There are multiple ways one might define such merged bins, which makes it hard to come up with a single tool to cover every possibility. Fortunately, it should be relatively easy for users to put together their own custom script for merging bins. For these reasons, I think it makes sense to not focus too much CNV-team development effort on adding features like this---our philosophy is to leave such pre/postprocessing steps to the user, and focus on CNV-specific algorithms such as denoising, segmentation, etc. Hopefully that makes sense!

fpbarthel commented 5 years ago

Another option might be to use PreprocessIntervals to create 10kb bins across the genome and then manually intersect that with your list of exons (i.e., keeping only the bins that overlap with your exons) before collecting counts.

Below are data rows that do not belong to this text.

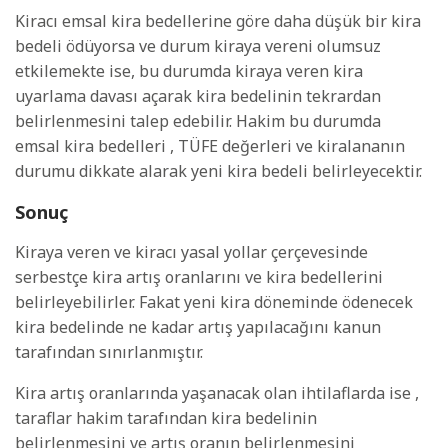
Kiracı emsal kira bedellerine göre daha düşük bir kira
bedeli ödüyorsa ve durum kiraya vereni olumsuz
etkilemekte ise, bu durumda kiraya veren kira
uyarlama davası açarak kira bedelinin tekrardan
belirlenmesini talep edebilir. Hakim bu durumda
emsal kira bedelleri , TÜFE değerleri ve kiralananın
durumu dikkate alarak yeni kira bedeli belirleyecektir.
Sonuç
Kiraya veren ve kiracı yasal yollar çerçevesinde
serbestçe kira artış oranlarını ve kira bedellerini
belirleyebilirler. Fakat yeni kira döneminde ödenecek
kira bedelinde ne kadar artış yapılacağını kanun
tarafından sınırlanmıştır.
Kira artış oranlarında yaşanacak olan ihtilaflarda ise ,
taraflar hakim tarafından kira bedelinin
belirlenmesini ve artış oranın belirlenmesini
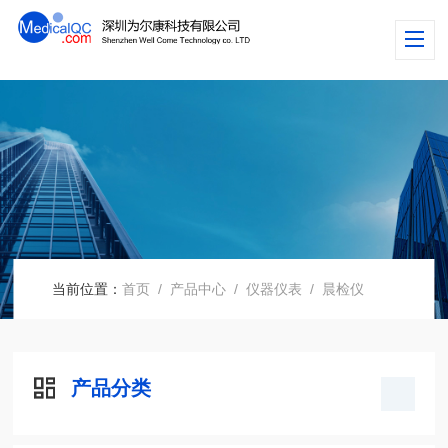
当前位置：
首页
/
产品中心
/
仪器仪表
/
晨检仪
产品分类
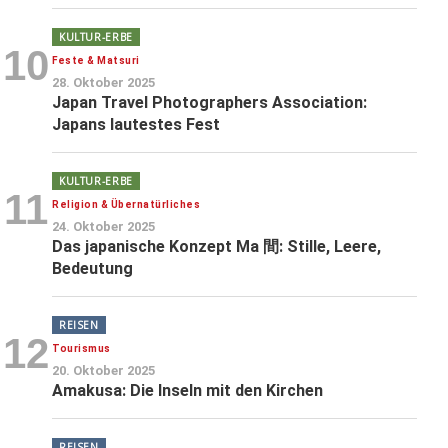
KULTUR-ERBE
10
Feste & Matsuri
28. Oktober 2025
Japan Travel Photographers Association:
Japans lautestes Fest
KULTUR-ERBE
11
Religion & Übernatürliches
24. Oktober 2025
Das japanische Konzept Ma 間: Stille, Leere,
Bedeutung
REISEN
12
Tourismus
20. Oktober 2025
Amakusa: Die Inseln mit den Kirchen
REISEN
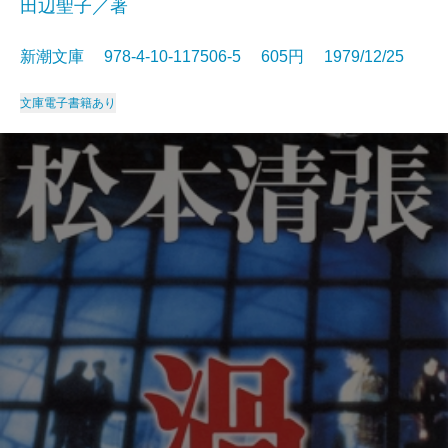
田辺聖子／著
新潮文庫 978-4-10-117506-5 605円 1979/12/25
文庫
電子書籍あり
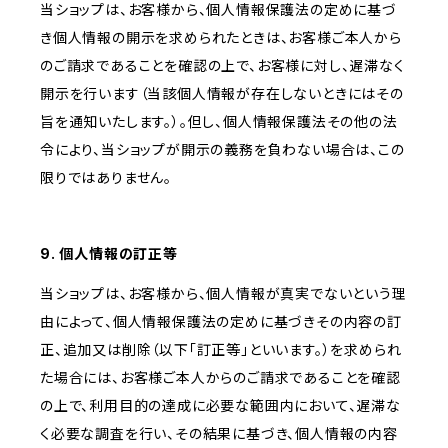
当ショップは、お客様から、個人情報保護法の定めに基づ
き個人情報の開示を求められたときは、お客様ご本人から
のご請求であることを確認の上で、お客様に対し、遅滞なく
開示を行います（当該個人情報が存在しないときにはその
旨を通知いたします。）。但し、個人情報保護法その他の法
令により、当ショップが開示の義務を負わない場合は、この
限りではありません。
9. 個人情報の訂正等
当ショップは、お客様から、個人情報が真実でないという理
由によって、個人情報保護法の定めに基づきその内容の訂
正、追加又は削除（以下「訂正等」といいます。）を求められ
た場合には、お客様ご本人からのご請求であることを確認
の上で、利用目的の達成に必要な範囲内において、遅滞な
く必要な調査を行い、その結果に基づき、個人情報の内容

Thanks @samuelklee, that sounds like a pretty solid idea, to sum up read counts from targets in 10kb bins. Would it be necessary to apply some sort of weighting? Ie. I imagine that some 10kb bins may have only a single 100bp exon overlapping (ie in gene deserts) whereas another 10kb bin could have a dozen 500bp exons, and thus much higher read counts purely because a larger overlap with target regions from the capture experiment.

samuelklee commented 5 years ago

@fpbarthel The denoising methods in both the somatic and germline pipelines correct for bin-specific biases. So no weighting of the raw counts should be necessary.